Recently the U.S. government has warned of the dangers of using public, free cellphone charging stations, such as at airports, hotels, and shopping centers. The FCC put out a statement, and local branches of the FBI are also expressing concern.

Whether you have an iPhone or an Android device, smartphones have one thing in common: the power supply and the data stream pass through the same cable.   When your phone connects to another device, it pairs to that device and establishes a trusted relationship, meaning the devices can share information. So, during the charging process, the USB cord opens a pathway into your device that a cybercriminal may be able to exploit.

On most phones, the data transfer is disabled by default and the connection is only visible on the end that provides the power.  For instance, when you plug your phone into your computer, a message on the computer may ask whether to trust the device.  In the case of juice jacking, the device owner won’t see what the USB port connects to.

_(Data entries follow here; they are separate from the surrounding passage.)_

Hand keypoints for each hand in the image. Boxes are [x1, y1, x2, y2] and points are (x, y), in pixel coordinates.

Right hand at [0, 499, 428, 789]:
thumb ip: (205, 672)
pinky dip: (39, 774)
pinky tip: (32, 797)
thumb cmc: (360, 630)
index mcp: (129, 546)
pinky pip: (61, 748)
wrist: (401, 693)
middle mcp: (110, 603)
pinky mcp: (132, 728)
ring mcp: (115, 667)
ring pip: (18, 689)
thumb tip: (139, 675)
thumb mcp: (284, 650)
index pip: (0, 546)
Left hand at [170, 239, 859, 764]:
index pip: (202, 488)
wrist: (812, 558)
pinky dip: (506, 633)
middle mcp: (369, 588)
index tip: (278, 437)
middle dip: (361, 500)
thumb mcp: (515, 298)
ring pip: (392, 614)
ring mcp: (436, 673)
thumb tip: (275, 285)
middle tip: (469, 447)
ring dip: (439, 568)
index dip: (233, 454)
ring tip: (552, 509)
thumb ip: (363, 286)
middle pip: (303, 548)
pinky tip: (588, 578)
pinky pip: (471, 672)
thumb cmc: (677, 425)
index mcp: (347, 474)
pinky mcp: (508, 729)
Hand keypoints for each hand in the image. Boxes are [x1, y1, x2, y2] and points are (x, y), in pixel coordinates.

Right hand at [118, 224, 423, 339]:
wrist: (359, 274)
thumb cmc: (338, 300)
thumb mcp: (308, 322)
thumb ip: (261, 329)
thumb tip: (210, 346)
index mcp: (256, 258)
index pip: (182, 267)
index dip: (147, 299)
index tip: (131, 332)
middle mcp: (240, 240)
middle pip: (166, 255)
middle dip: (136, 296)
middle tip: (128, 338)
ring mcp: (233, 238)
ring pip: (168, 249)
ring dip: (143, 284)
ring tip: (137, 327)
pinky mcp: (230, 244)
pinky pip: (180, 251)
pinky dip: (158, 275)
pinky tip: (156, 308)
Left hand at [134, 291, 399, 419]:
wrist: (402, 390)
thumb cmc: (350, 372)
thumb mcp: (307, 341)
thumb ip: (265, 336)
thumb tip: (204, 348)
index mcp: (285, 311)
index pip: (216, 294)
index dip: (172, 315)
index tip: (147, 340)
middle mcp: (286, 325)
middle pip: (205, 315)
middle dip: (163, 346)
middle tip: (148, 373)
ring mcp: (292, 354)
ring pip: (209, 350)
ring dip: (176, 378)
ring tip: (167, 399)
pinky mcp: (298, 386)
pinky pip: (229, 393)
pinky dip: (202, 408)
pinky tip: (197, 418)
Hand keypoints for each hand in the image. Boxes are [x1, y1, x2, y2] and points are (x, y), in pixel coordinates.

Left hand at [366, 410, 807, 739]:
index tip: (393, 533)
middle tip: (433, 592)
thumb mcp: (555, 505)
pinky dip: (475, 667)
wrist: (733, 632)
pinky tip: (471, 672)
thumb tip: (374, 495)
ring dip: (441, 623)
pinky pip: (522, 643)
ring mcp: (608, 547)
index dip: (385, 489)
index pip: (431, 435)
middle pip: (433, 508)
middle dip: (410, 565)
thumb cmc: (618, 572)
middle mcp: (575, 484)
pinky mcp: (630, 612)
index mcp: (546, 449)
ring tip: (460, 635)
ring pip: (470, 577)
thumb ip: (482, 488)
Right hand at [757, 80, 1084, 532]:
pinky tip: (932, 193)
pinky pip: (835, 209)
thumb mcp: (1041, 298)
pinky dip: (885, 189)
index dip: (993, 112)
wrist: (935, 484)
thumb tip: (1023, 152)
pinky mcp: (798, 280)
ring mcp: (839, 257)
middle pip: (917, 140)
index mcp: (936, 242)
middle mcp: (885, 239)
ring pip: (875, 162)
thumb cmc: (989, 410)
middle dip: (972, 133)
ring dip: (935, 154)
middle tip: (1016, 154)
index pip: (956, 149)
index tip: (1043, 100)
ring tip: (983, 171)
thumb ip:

While juice jacking is not new, it’s becoming more prevalent.  Next time you’re in public and your phone battery is dwindling down don’t freak out!  We have several ways to avoid getting juice jacked:

  • Avoid using a public USB charging station.  Use the wall plug-in socket (AC outlet) instead.
  • Bring an AC outlet charger, car chargers, and your own USB cables with you when traveling.
  • Completely power off your device before plugging it into a cellphone charging kiosk.
  • Carry a portable battery charger of your own.
  • Use a USB device called a data blocker that connects to your phone’s charging cable.
  • Consider carrying a charging-only cable (which prevents data from being sent or receiving while charging).
  • If you plug your device into a USB port and a prompt appears asking you to select “share data” or “charge only” ALWAYS select “charge only.”